- Work to be completed -
Quote the data exactly, first line to the line containing "27: (39, 68, 2.92)", with no pictures.

- Information given -

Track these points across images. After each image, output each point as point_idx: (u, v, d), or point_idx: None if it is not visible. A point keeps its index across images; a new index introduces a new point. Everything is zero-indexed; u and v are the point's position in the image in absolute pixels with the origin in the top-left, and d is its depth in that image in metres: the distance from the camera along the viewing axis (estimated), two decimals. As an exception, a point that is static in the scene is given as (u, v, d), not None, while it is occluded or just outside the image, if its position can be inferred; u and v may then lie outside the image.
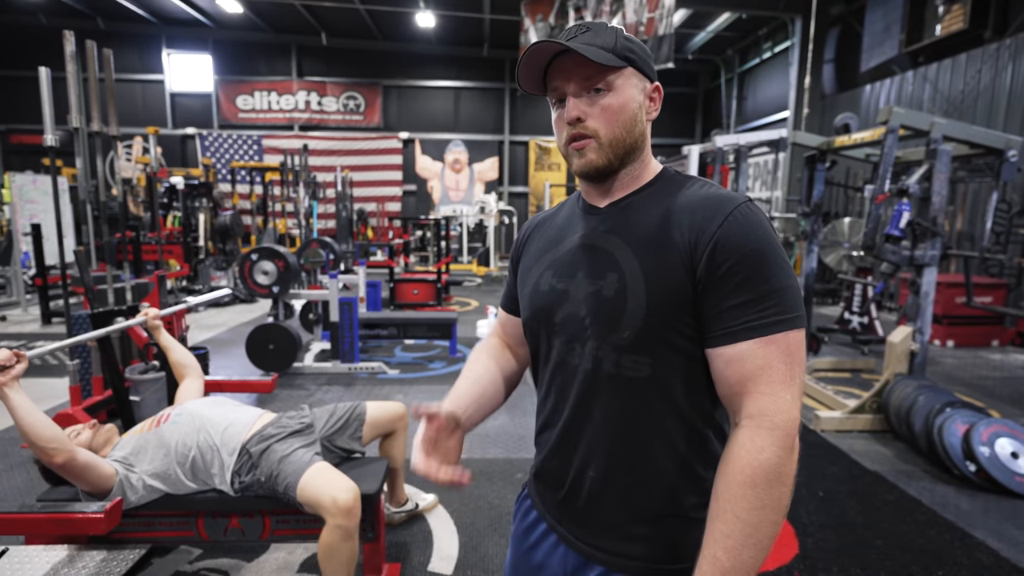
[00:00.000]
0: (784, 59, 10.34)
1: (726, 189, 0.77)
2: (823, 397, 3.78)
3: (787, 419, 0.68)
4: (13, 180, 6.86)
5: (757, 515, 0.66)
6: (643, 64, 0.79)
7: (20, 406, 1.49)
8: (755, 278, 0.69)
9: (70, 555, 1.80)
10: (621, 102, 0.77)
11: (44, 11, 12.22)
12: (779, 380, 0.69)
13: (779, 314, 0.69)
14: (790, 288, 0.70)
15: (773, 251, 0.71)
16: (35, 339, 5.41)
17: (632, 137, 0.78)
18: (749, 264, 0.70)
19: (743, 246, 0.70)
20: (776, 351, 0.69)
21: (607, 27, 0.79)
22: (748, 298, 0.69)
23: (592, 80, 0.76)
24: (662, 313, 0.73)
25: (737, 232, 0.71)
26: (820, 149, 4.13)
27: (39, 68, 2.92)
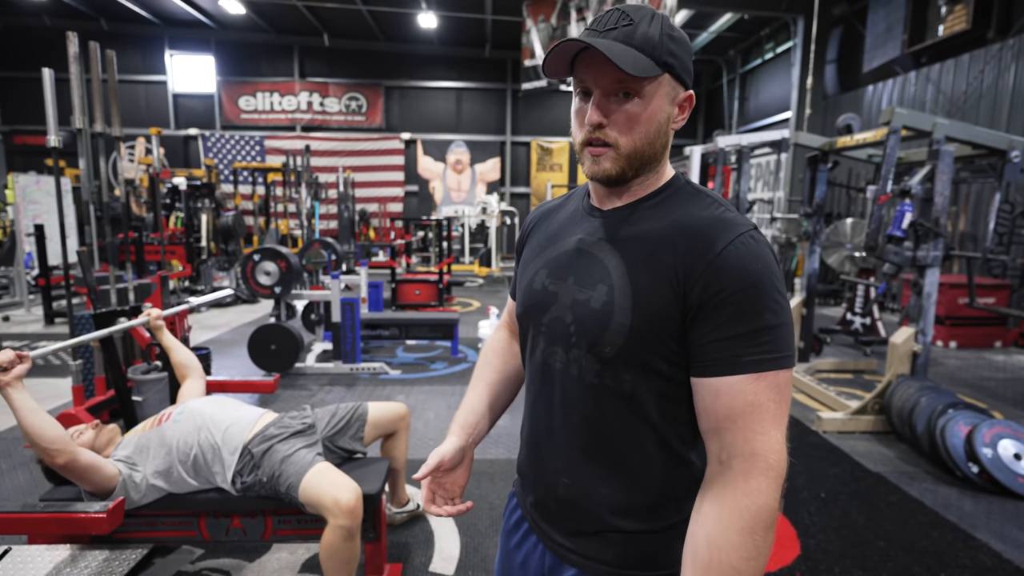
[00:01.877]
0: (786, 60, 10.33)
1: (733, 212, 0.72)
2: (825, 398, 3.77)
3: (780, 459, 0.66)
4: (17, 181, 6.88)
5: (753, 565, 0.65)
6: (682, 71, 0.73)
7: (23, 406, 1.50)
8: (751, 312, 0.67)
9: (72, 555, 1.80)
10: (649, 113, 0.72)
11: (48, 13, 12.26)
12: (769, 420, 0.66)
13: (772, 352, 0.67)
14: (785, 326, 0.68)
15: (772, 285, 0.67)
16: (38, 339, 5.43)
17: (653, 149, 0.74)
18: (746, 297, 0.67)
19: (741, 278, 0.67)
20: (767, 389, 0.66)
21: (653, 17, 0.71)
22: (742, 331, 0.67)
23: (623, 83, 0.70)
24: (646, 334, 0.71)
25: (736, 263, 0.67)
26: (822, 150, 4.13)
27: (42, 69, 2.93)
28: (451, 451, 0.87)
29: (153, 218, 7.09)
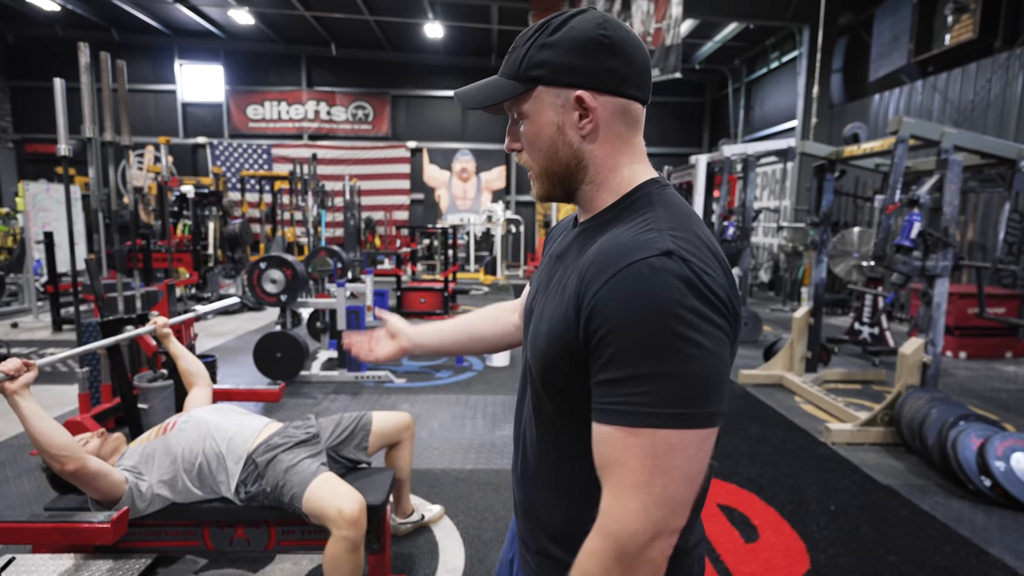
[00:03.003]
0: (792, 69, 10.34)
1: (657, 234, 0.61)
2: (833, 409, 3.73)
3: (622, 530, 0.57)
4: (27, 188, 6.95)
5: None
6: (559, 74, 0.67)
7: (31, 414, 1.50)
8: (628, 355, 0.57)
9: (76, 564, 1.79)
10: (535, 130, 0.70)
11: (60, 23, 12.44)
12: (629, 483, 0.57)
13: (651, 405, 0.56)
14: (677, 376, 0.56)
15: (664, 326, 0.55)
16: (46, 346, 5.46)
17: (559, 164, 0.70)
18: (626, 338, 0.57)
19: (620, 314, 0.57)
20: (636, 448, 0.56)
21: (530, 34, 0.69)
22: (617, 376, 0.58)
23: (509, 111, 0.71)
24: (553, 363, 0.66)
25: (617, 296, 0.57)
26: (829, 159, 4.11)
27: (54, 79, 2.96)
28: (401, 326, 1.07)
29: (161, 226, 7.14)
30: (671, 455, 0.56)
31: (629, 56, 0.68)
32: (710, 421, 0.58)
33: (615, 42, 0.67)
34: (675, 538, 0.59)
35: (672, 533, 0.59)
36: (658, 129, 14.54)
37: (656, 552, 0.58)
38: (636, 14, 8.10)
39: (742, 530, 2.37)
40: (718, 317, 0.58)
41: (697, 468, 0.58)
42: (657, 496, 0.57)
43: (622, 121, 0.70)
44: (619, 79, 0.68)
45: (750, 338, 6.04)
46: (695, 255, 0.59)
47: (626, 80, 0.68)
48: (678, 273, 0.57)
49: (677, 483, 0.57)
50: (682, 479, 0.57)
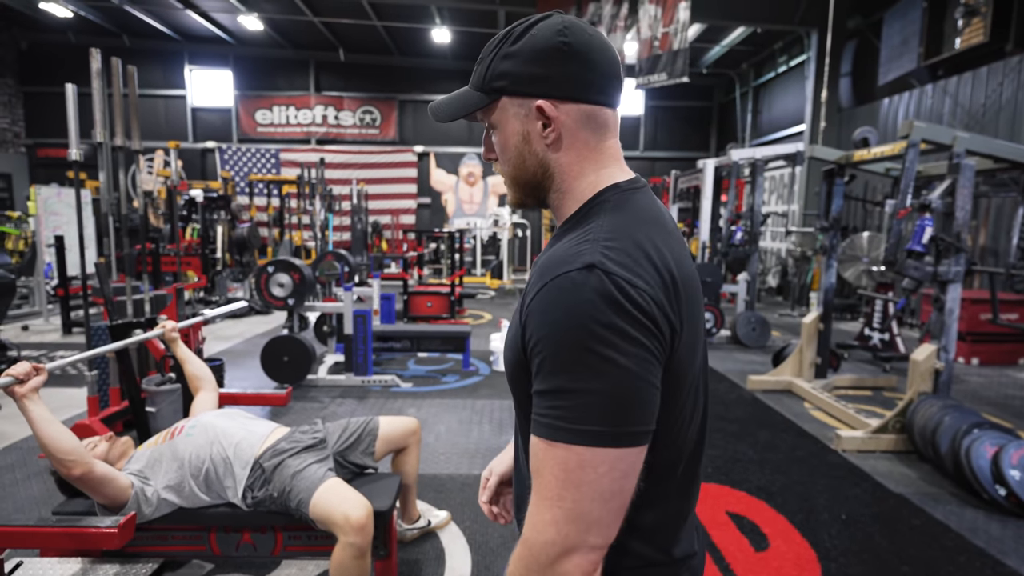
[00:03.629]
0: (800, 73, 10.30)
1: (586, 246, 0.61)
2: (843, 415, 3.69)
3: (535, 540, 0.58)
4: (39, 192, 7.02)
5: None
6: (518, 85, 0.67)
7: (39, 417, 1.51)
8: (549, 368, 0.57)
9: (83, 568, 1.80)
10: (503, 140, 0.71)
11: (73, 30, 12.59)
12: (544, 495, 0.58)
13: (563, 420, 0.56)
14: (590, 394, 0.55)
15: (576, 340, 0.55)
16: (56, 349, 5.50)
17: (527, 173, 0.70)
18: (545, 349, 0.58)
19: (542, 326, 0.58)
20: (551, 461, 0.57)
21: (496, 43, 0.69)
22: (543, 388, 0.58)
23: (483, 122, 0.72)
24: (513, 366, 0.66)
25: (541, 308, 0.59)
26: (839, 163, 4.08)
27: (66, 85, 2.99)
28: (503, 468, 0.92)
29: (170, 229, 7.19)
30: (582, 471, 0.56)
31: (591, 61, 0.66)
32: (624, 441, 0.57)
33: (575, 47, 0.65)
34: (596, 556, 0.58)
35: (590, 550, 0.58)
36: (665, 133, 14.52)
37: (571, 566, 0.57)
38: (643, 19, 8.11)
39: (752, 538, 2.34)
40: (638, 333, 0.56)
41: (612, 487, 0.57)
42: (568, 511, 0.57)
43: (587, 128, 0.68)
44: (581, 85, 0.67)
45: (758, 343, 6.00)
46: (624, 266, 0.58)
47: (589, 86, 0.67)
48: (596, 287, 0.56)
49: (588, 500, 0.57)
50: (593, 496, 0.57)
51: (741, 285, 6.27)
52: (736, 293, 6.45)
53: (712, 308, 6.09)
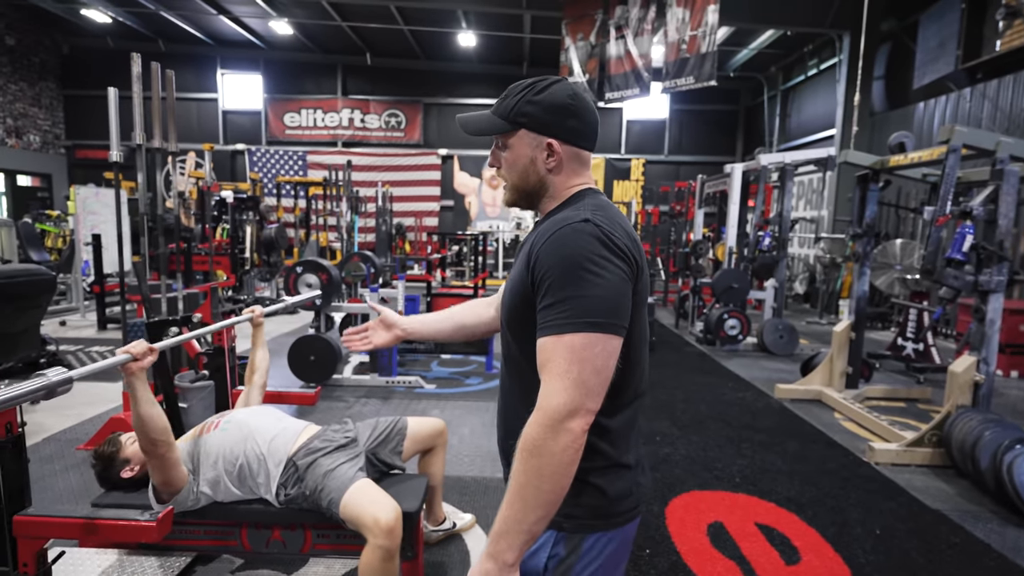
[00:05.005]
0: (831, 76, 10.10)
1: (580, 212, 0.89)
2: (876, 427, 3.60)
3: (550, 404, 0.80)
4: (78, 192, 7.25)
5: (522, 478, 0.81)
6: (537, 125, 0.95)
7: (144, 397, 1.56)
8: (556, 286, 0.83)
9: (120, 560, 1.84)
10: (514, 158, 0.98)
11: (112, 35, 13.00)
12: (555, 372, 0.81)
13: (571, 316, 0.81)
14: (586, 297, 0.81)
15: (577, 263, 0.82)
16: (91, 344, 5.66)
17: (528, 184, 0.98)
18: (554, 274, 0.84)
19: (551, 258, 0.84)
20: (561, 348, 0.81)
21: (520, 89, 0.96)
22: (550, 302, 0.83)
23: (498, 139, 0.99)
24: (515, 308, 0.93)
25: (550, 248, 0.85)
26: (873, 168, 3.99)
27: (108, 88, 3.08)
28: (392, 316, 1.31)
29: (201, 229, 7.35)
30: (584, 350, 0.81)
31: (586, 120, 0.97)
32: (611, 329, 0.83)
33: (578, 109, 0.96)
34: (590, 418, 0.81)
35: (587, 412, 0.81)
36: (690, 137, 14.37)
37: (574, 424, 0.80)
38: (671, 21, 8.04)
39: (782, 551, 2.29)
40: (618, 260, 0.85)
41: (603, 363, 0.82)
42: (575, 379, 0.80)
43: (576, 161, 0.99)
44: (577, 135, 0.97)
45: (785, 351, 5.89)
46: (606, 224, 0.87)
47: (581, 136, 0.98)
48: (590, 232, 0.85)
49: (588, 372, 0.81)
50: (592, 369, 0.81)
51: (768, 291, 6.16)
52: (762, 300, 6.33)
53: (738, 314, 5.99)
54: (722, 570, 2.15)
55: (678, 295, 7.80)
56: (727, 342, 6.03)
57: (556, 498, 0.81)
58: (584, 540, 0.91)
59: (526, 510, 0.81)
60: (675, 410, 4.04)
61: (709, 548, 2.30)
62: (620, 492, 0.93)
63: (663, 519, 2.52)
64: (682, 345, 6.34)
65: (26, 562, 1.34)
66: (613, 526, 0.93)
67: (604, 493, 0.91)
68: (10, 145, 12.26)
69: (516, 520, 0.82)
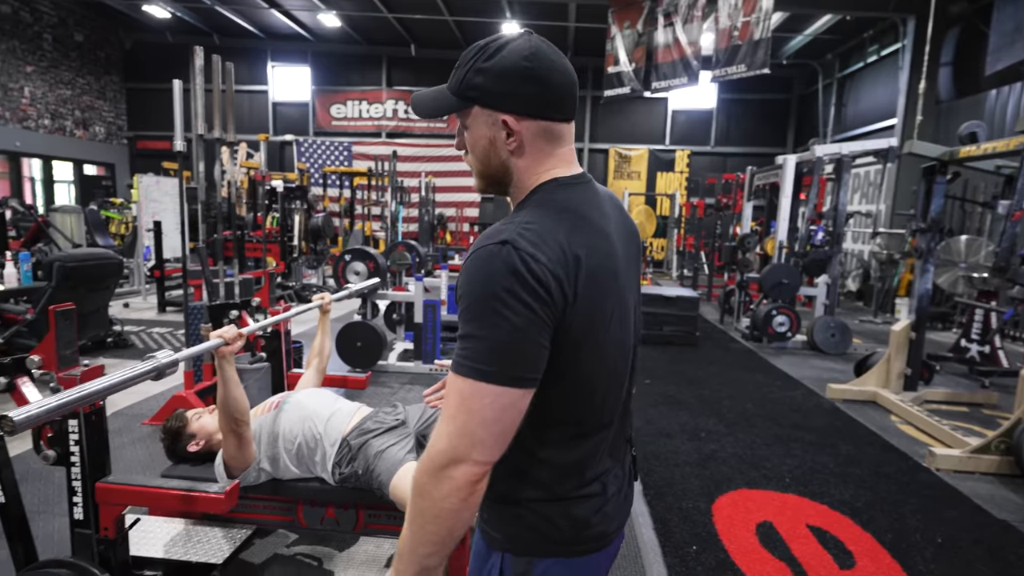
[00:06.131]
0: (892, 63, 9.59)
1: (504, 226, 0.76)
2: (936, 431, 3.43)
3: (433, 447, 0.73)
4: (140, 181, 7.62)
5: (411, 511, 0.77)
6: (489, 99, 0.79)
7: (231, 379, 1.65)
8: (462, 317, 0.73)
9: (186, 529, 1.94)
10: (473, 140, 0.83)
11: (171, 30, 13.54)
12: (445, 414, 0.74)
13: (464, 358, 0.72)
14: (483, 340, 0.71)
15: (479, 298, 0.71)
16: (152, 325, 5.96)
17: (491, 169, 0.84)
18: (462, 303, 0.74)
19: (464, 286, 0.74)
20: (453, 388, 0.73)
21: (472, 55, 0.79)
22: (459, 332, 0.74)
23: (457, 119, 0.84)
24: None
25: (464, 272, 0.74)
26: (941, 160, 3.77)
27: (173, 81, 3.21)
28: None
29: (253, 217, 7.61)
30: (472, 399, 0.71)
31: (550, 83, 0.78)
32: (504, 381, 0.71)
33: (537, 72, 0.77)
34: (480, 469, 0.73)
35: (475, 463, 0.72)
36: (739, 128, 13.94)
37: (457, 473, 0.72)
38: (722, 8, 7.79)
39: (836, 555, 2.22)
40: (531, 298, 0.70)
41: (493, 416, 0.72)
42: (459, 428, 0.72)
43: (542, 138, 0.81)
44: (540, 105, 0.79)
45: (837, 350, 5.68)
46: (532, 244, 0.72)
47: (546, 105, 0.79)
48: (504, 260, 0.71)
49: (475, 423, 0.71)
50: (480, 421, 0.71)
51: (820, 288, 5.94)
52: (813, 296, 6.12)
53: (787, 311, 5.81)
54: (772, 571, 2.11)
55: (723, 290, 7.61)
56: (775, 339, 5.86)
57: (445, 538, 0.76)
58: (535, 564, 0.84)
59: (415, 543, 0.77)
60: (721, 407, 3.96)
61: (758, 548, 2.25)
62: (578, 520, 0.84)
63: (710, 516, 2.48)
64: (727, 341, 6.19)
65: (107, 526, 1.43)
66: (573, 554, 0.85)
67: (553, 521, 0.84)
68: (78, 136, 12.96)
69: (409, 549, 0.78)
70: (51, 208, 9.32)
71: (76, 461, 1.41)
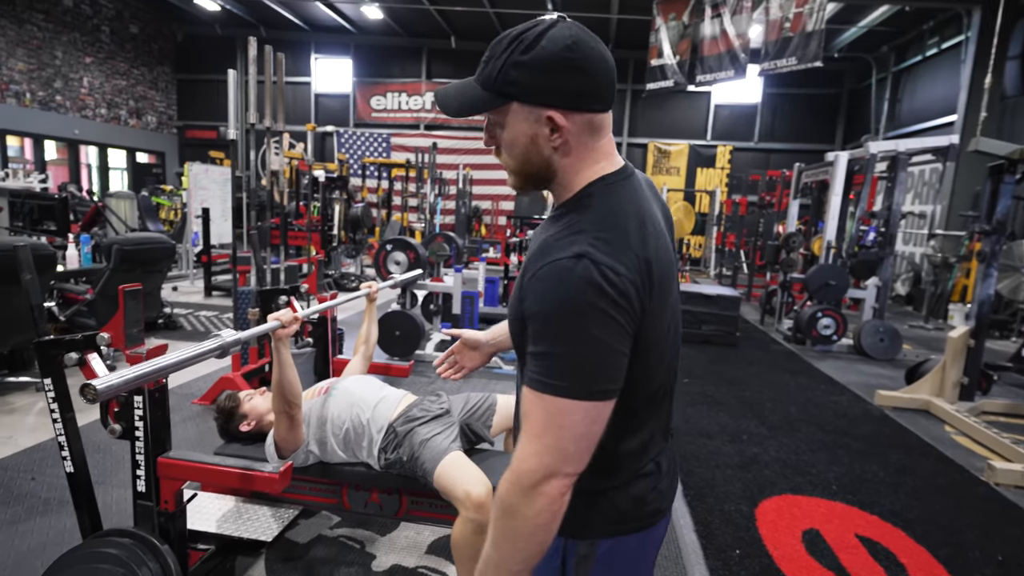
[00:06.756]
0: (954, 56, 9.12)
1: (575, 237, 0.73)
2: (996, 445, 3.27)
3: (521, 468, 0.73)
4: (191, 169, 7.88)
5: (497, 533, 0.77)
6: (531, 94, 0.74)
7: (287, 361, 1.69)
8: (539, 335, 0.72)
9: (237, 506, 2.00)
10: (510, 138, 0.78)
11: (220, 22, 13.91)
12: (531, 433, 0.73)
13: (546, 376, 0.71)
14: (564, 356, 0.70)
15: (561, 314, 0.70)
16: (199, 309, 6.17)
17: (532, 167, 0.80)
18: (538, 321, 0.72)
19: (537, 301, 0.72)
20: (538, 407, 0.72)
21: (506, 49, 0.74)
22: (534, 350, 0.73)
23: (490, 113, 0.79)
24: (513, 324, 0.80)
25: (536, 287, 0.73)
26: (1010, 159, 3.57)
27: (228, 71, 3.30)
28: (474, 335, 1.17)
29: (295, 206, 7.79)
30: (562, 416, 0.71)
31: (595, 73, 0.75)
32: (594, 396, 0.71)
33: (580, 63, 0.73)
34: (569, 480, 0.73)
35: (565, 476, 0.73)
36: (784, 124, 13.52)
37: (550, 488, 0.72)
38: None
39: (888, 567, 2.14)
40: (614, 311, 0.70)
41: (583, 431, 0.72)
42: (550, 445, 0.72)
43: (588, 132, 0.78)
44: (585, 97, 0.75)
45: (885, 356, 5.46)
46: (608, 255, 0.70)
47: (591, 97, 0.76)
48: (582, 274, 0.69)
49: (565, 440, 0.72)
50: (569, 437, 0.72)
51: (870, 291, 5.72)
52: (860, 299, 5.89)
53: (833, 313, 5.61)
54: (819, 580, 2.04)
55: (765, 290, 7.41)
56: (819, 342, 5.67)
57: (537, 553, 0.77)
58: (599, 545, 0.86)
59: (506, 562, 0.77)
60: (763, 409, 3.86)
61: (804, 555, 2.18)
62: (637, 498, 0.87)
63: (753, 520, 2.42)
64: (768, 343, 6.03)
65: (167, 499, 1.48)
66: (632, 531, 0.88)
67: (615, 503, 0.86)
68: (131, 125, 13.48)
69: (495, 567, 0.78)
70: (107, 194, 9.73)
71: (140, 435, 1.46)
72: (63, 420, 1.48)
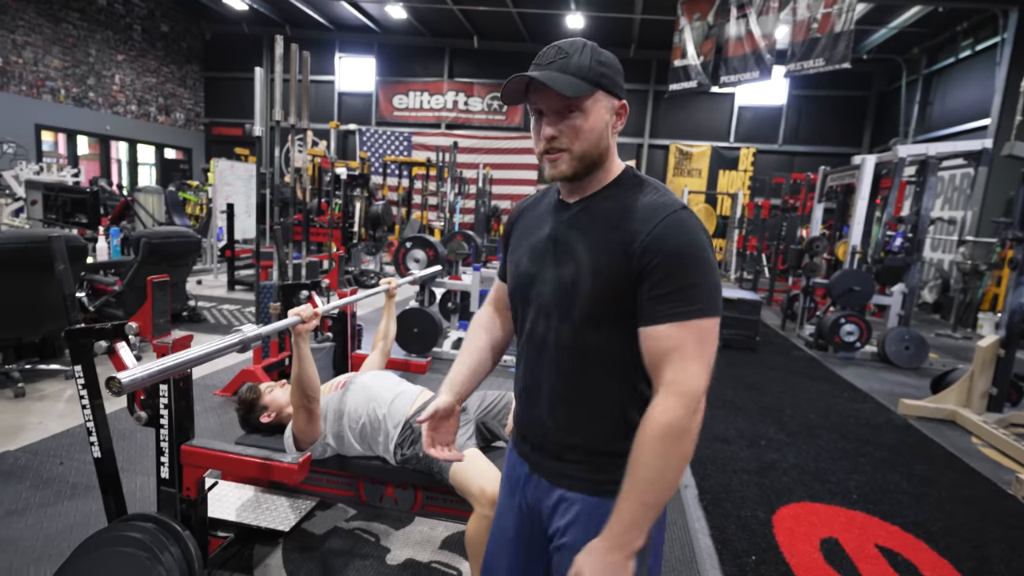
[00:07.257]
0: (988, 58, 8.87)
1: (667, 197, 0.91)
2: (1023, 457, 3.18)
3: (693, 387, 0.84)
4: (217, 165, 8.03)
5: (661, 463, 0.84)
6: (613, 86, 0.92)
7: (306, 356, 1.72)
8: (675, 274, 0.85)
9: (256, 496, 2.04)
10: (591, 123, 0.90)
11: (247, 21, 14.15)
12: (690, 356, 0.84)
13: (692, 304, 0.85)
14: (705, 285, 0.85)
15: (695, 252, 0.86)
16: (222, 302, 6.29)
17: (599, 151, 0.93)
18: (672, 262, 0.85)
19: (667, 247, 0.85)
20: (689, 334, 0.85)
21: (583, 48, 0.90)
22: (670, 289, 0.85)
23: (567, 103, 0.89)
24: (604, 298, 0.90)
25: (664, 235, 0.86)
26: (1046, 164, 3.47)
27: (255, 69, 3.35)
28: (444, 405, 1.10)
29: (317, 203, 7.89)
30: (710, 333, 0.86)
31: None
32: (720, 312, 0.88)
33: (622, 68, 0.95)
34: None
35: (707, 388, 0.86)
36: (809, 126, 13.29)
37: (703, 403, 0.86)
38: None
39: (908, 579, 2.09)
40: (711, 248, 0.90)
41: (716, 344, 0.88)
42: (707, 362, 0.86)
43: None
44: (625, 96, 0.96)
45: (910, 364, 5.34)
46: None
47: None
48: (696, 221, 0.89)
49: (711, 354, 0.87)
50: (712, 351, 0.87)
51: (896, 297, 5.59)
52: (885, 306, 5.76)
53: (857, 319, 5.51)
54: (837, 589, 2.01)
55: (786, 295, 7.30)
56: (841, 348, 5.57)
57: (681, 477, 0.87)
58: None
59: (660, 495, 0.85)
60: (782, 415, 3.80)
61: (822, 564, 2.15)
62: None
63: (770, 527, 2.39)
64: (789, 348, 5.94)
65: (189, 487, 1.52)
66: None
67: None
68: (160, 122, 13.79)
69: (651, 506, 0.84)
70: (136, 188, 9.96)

- Completed exercise -
Track these points across images. After each image, output each point as point_idx: (u, v, d), or point_idx: None if it is not visible. A point keeps its index across images; a new index introduces a new point. Everything is zero-indexed; u and v are the point's position in the image in absolute pixels with the origin in the top-left, and d is its depth in that image in metres: the distance from the camera along the viewing axis (estimated), two decimals. As an exception, a point that is static in the scene is given as (u, v, d), not None, while it is occluded or just outside the image, if its position can be inferred; u and v may then lie outside the image.
[00:00.000]
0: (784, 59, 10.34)
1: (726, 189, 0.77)
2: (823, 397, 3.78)
3: (787, 419, 0.68)
4: (13, 180, 6.86)
5: (757, 515, 0.66)
6: (643, 64, 0.79)
7: (20, 406, 1.49)
8: (755, 278, 0.69)
9: (70, 555, 1.80)
10: (621, 102, 0.77)
11: (44, 11, 12.22)
12: (779, 380, 0.69)
13: (779, 314, 0.69)
14: (790, 288, 0.70)
15: (773, 251, 0.71)
16: (35, 339, 5.41)
17: (632, 137, 0.78)
18: (749, 264, 0.70)
19: (743, 246, 0.70)
20: (776, 351, 0.69)
21: (607, 27, 0.79)
22: (748, 298, 0.69)
23: (592, 80, 0.76)
24: (662, 313, 0.73)
25: (737, 232, 0.71)
26: (820, 149, 4.13)
27: (39, 68, 2.92)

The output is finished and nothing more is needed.